Researchers at MiT have discovered a new metabolic engineering technique for producing liquid biofuels and biochemicals that the study shows to be more efficient and cheaper than traditional methods. Furthermore, the technique eliminates the need to use antibiotics, further lowering costs and reducing the biofuel industry’s impact on the global antibiotic shortage.
The problem occurs because conventional biofuel and biochemical production can become contaminated by unwanted bacteria that enter the process. These undesirable microbes then compete for nutrients with the target bacteria, reducing yields and productivity.
For this reason, many biochemical and biofuel processes use ethanol as a feedstock as it has a natural toxicity to most bacteria, but not the target microorganism (the yeast Saccharomyces cerevisiae) that is used to ferment it. But ethanol is not always a suitable biochemical feedstock, particularly for more complex biochemical production and highly advanced biofuels. In these situations the problem must be solved either with antibiotics, which can lead to tolerant bacterial strains, or by using a steam-based process that kills off the unwanted microorganisms, but at a high cost.
But all that may now change, as researchers have found a new technique that, according to reports from MiT uses, “engineered microbes, such as Escherichia coli, with the ability to extract nitrogen and phosphorous — two vital nutrients needed for growth — from unconventional sources that could be added to the fermentation vessels.” The report continues to explain that, “because the engineered strains only possess this advantage when they are fed these unconventional chemicals, the chances of them escaping and growing in an uncontrolled manner outside of the plant in a natural environment are extremely low.”
For example, conventional biochemical techniques often use ammonium as a source of nitrogen for the growth of their microorganisms. However, the unwanted bacteria, Lactobacilli, can also extract nitrogen from ammonium, and so competes for resources with the targeted organism. To combat this, the research team engineered microbes that can take their nitrogen from melamine, a “xenobiotic, or artificial, chemical that contains 67 percent nitrogen by weight”. As the unwanted bacteria cannot extract nitrogen from melamine, they struggle to grow and compete with the target.

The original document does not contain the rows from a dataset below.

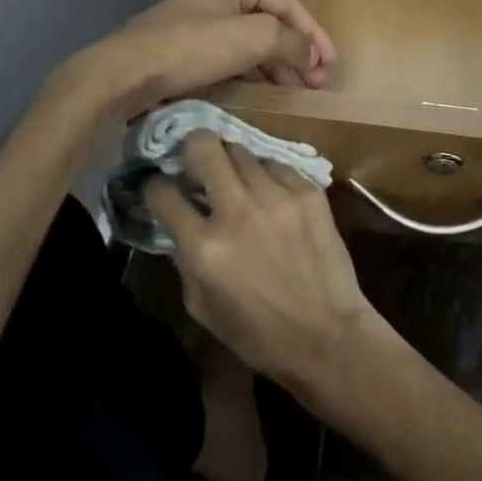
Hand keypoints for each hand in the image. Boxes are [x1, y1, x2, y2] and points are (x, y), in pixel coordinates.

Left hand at [65, 0, 336, 119]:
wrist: (126, 74)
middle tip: (316, 83)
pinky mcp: (189, 50)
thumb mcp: (253, 38)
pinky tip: (266, 93)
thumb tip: (312, 55)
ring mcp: (203, 23)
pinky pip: (234, 58)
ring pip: (253, 43)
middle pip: (272, 23)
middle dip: (298, 52)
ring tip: (297, 92)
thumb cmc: (193, 47)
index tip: (330, 65)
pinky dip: (254, 73)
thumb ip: (292, 41)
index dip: (315, 34)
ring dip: (278, 66)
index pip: (289, 4)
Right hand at [148, 135, 386, 402]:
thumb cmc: (258, 333)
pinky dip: (268, 176)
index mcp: (203, 247)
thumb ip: (185, 259)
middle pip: (205, 147)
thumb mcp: (202, 306)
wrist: (326, 333)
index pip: (163, 194)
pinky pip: (278, 166)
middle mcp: (237, 212)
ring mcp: (276, 196)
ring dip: (233, 163)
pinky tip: (271, 194)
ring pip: (243, 151)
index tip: (161, 186)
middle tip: (198, 162)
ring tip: (237, 178)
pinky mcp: (308, 192)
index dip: (155, 186)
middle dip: (194, 148)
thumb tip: (181, 223)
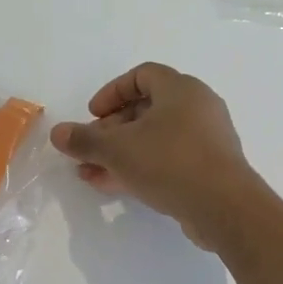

As the researchers, Gregory Stephanopoulos, the Willard Henry Dow Professor of Chemical Engineering and Biotechnology at MIT, and Joe Shaw, senior director of research and development at Novogy, explained when they published their findings in the journal Science, “We engineered Escherichia coli to assimilate melamine, a xenobiotic compound containing nitrogen. After adaptive laboratory evolution to improve pathway efficiency, the engineered strain rapidly outcompeted a control strain when melamine was supplied as the nitrogen source.” The regular bacteria “need that special pathway to be able to utilize melamine, and if they don’t have it they cannot incorporate nitrogen, so they cannot grow.”
The team have now noted a synthetic six-step pathway which, “allows it to express enzymes needed to convert melamine to ammonia and carbon dioxide, in a strategy they have dubbed ROBUST (Robust Operation By Utilization of Substrate Technology).”
But the work did not stop there, as the online journal ScienceDaily reports, “the researchers engineered both S. cerevisiae and the yeast Yarrowia lipolytica to use potassium phosphite as a source of phosphorus, [and found that] like the engineered E. coli strain, both the engineered yeasts were able to outcompete naturally occurring strains when fed on these chemicals.”
What is more the study seems to show that the technique could be commercialised fairly rapidly, with few problems foreseen in up scaling. As the MiT website states, “The paper provides a novel approach to allow companies to select for their productive microbes and select against contaminants”. Whilst Jeff Lievense, a senior engineering fellow at the San Diego-based biotechnology company Genomatica who was not involved in the research, stated that, “In theory you could operate a fermentation plant with much less expensive equipment and lower associated operating costs.” Lievense continued, “I would say you could cut the capital and capital-related costs [of fermentation] in half, and for very large-volume chemicals, that kind of saving is very significant.”
With such a mandate for expanding this technique into mass-production, how long will it be before engineered microbes are commonplace in the biofuel and biochemical industries? And if the financial savings are as apparent as they seem to be, how long will it be before biochemicals and biofuels are the dominant sources of feedstock for … well … everything?